**WORK TO COMPLETE:** Update the lines below by changing "esophagus" to "stomach" and keeping everything else the same. Leave the pictures out of your answer.

(Data records)
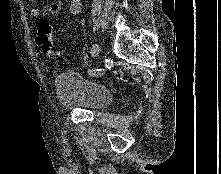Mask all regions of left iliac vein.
<instances>
[{
	"label": "left iliac vein",
	"mask_w": 221,
	"mask_h": 174,
	"mask_svg": "<svg viewBox=\"0 0 221 174\" xmlns=\"http://www.w3.org/2000/svg\"><path fill=\"white\" fill-rule=\"evenodd\" d=\"M100 53V47L97 43H94L91 48V55L93 58H96Z\"/></svg>",
	"instance_id": "4c4485c4"
}]
</instances>
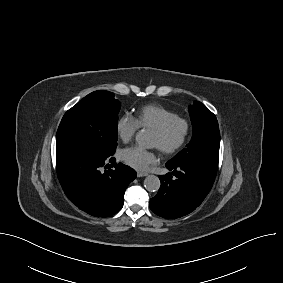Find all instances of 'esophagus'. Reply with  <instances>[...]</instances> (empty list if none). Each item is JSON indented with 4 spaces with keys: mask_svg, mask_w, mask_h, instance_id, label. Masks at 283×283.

**SOLVED PROBLEM:**
Mask all regions of left iliac vein.
<instances>
[{
	"label": "left iliac vein",
	"mask_w": 221,
	"mask_h": 174,
	"mask_svg": "<svg viewBox=\"0 0 221 174\" xmlns=\"http://www.w3.org/2000/svg\"><path fill=\"white\" fill-rule=\"evenodd\" d=\"M100 53V47L97 43H94L91 48V55L93 58H96Z\"/></svg>",
	"instance_id": "4c4485c4"
}]
</instances>
Find all instances of 'stomach'. Reply with  <instances>[...]</instances> (empty list if none). Each item is JSON indented with 4 spaces with keys: mask_svg, mask_w, mask_h, instance_id, label. Masks at 283×283.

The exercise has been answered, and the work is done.